FMC chairman Ramesh Abhishek told FE: We have no plans to ban futures trading in any commodity as of now. But we have enough tools at our disposal, including imposition of special margin, to regulate and ensure fair practice in the market.
We are closely monitoring prices of mainly farm commodities, especially chick pea, rapeseed, soyabean, potato, spices and mentha oil, and will act according to the situation, he added.
Speculation about a possible ban on some farm futures gained pace after the regulator recently asked exchanges to suspend fresh positions in guar contracts, alarmed by a 120% spike in guar gum futures in one month. The FMC also directed the National Commodity and Derivative Exchange to suspend outstanding positions in guar contracts from March 27 after the exchanges attempts to curb volatility by levying special margin and reducing position limits failed to prevent a flare-up in prices.

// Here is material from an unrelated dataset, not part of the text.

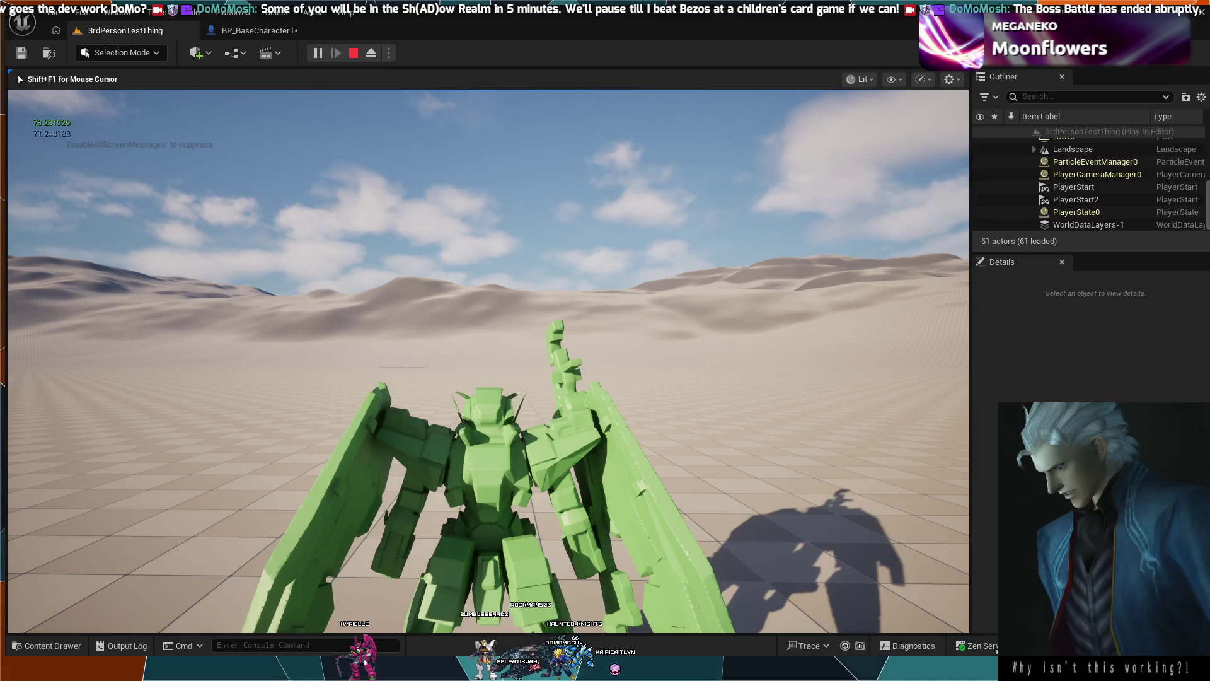
{"action": "key", "text": "w"}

Suspicions of foul play still lingered due to a recent surge in futures prices of other key farm items. Between January 31 and March 29, the futures prices of cardamom, potatoes and mentha oil surged by 53%, 47% and 46.5%, respectively, while chick pea gained 13% and rapeseed 17%.
Industry bodies such as Assocham and the Soybean Processor Association of India had also sought probe into suspected manipulation in the market. Consequently, food and consumer affairs minister KV Thomas has also asked the FMC to investigate the matter.
"We are always vigilant and we continue to take steps to curb volatility in the futures market. It's just that recently such things have been highlighted much. Our monitoring of prices will continue as always," Abhishek said, adding that the regulator also factors in opinions of different stakeholders while reaching a decision.
The NCDEX on Friday imposed special deposit margins on chick pea and a 10% special margin on rapeseed to curb speculation. The May chana contract on the NCDEX was down 3% to Rs 3,634 per 100 kg, while rapeseed for April delivery shed 2.11% to Rs 3,764 per 100 kg in intra-day trade.
Opposing any ban on commodity futures due to the recent price rise, NCDEX chief business officer Vijay Kumar said, "It's just like you are shutting down your road construction programme because there is an accident on the road."
He said the recent spurt in prices has been caused by demand-supply fundamentals, sparked by the transition between the old crop cycle and the new one. "The timing is also important. If the country doesn't have adequate stocks when a season ends and the new crop is yet to come, there could be some upward pressure on prices. This is what has happened now as well."
"A ban defeats the very purpose of what a commodity is being banned for. The futures market offers a price discovery, and in the absence of it, there won't be any transparency because anybody can quote any price in the spot market," Kumar said.
The winter crop is slowly coming to the market after stocks of summer crops have dwindled in oilseeds and chick pulses, with the country meeting nearly 60% of its vegetable oil requirement and 20% of pulses needs through imports. "There has been a spike in imported price of palm oil. Also, the rupee has depreciated much against the dollar in the past one year. So domestic prices have also been affected accordingly," Kumar said.
Significantly, the government had imposed period ban on some farm commodities, but the prices continued to flare up. Earlier, the Abhijit Sen committee, set up to study a possible link between the futures trading and price rise, concluded that there was no conclusive evidence to prove that futures trading was stoking inflation.